What DHS did not provide was any prior notice to elected officials or Community Board 2. City Councilman Jimmy Van Bramer (D-Sunyside) was alerted by one of his constituents who lives nearby.
“While I will never protest the women and children seeking shelter at the Quality Inn, I am extremely upset that the administration converted this hotel into a temporary shelter without notifying anyone in the community,” Van Bramer said. “In situations like this, the best policy is transparency, not trying to sneak changes past local communities.”
State Sen.
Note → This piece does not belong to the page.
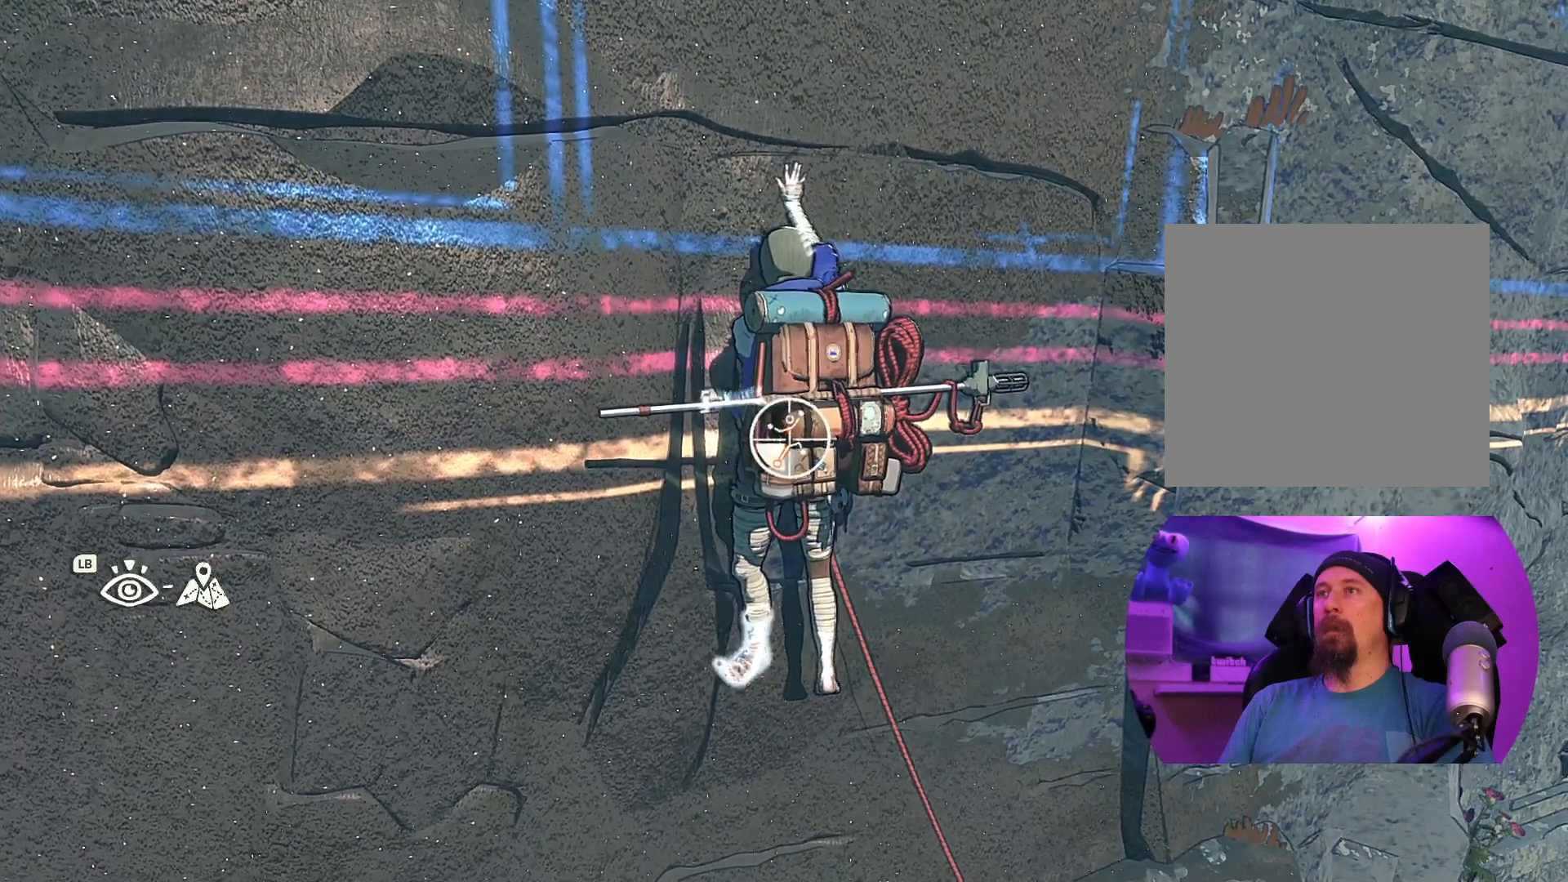
{"buttons": ["R1"], "left_stick": "down", "right_stick": "center", "events": []}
Michael Gianaris (D-Astoria), who warned last year that residents of western Queens have been worried about the proliferation of hotels under construction, was also disappointed with DHS’s failure to provide notification.
“Better communication and prior notice in situations like this are critical requirements for neighborhood residents and their quality of life,” Gianaris said.
Meanwhile, state Sen. Toby Ann Stavisky (D-Flushing) and City Councilman Daniel Dromm (D-Jackson Heights) delivered more than 200 backpacks, filled with school supplies, to students of all ages living in the Boulevard Family Shelter at the former Pan American Hotel. The 216-unit facility, located at 79-00 Queens Blvd. in Elmhurst, has provided shelter to homeless families with children.
“All children have a right to a quality education,” Dromm, a former public school teacher, said. “These free school supplies help provide that by enabling them to excel in the classroom.”
The Queens Center mall provided 1,400 backpacks for community back-to-school events this year across the borough.
“Proper school supplies set children on the right track for the school year,” Stavisky said. “No one should be denied a backpack, notebook, pens or any other materials they need to be a productive student. I believe families should not have to choose between buying groceries or buying school supplies. Socio-economic status should not determine your access to a great education.”